Excerpted records:
* * * * *

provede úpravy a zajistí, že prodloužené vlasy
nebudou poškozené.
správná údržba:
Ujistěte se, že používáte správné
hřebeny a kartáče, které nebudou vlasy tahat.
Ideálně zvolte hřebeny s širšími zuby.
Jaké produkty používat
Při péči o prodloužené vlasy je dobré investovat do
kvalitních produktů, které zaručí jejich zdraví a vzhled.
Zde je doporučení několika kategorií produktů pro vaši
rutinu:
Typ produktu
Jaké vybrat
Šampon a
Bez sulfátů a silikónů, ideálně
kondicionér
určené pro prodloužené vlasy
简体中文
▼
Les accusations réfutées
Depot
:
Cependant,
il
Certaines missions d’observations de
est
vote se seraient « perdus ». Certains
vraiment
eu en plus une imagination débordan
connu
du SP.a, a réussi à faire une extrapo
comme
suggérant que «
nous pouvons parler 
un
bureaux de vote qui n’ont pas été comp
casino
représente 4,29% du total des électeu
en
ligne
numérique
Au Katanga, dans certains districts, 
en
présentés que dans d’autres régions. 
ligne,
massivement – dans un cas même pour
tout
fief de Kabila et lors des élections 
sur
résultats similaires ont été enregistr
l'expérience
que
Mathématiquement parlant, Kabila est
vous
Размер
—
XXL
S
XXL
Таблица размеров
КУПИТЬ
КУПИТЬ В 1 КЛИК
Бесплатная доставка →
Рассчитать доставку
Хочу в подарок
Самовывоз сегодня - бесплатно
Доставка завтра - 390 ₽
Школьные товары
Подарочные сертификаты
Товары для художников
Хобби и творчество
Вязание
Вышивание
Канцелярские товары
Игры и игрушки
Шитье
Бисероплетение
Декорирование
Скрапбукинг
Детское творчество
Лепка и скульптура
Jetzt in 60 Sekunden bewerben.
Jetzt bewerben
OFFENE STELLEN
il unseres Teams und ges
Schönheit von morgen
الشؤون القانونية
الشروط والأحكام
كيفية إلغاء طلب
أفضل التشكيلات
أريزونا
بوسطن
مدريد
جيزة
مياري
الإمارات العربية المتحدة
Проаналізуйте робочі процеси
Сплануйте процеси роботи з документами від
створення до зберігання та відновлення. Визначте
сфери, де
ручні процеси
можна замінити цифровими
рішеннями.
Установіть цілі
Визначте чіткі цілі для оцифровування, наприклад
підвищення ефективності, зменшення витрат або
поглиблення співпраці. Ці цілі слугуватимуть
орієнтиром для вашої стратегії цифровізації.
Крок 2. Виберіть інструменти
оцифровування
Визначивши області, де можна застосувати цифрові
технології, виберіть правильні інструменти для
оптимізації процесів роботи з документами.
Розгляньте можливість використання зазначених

* * * * *

Set down every line of the records above again, word for word and in the same order.

provede úpravy a zajistí, že prodloužené vlasy
nebudou poškozené.
správná údržba:
Ujistěte se, že používáte správné
hřebeny a kartáče, které nebudou vlasy tahat.
Ideálně zvolte hřebeny s širšími zuby.
Jaké produkty používat
Při péči o prodloužené vlasy je dobré investovat do
kvalitních produktů, které zaručí jejich zdraví a vzhled.
Zde je doporučení několika kategorií produktů pro vaši
rutinu:
Typ produktu
Jaké vybrat
Šampon a
Bez sulfátů a silikónů, ideálně
kondicionér
určené pro prodloužené vlasy
简体中文
▼
Les accusations réfutées
Depot
:
Cependant,
il
Certaines missions d’observations de
est
vote se seraient « perdus ». Certains
vraiment
eu en plus une imagination débordan
connu
du SP.a, a réussi à faire une extrapo
comme
suggérant que «
nous pouvons parler 
un
bureaux de vote qui n’ont pas été comp
casino
représente 4,29% du total des électeu
en
ligne
numérique
Au Katanga, dans certains districts, 
en
présentés que dans d’autres régions. 
ligne,
massivement – dans un cas même pour
tout
fief de Kabila et lors des élections 
sur
résultats similaires ont été enregistr
l'expérience
que
Mathématiquement parlant, Kabila est
vous
Размер
—
XXL
S
XXL
Таблица размеров
КУПИТЬ
КУПИТЬ В 1 КЛИК
Бесплатная доставка →
Рассчитать доставку
Хочу в подарок
Самовывоз сегодня - бесплатно
Доставка завтра - 390 ₽
Школьные товары
Подарочные сертификаты
Товары для художников
Хобби и творчество
Вязание
Вышивание
Канцелярские товары
Игры и игрушки
Шитье
Бисероплетение
Декорирование
Скрапбукинг
Детское творчество
Лепка и скульптура
Jetzt in 60 Sekunden bewerben.
Jetzt bewerben
OFFENE STELLEN
il unseres Teams und ges
Schönheit von morgen
الشؤون القانونية
الشروط والأحكام
كيفية إلغاء طلب
أفضل التشكيلات
أريزونا
بوسطن
مدريد
جيزة
مياري
الإمارات العربية المتحدة
Проаналізуйте робочі процеси
Сплануйте процеси роботи з документами від
створення до зберігання та відновлення. Визначте
сфери, де
ручні процеси
можна замінити цифровими
рішеннями.
Установіть цілі
Визначте чіткі цілі для оцифровування, наприклад
підвищення ефективності, зменшення витрат або
поглиблення співпраці. Ці цілі слугуватимуть
орієнтиром для вашої стратегії цифровізації.
Крок 2. Виберіть інструменти
оцифровування
Визначивши області, де можна застосувати цифрові
технології, виберіть правильні інструменти для
оптимізації процесів роботи з документами.
Розгляньте можливість використання зазначених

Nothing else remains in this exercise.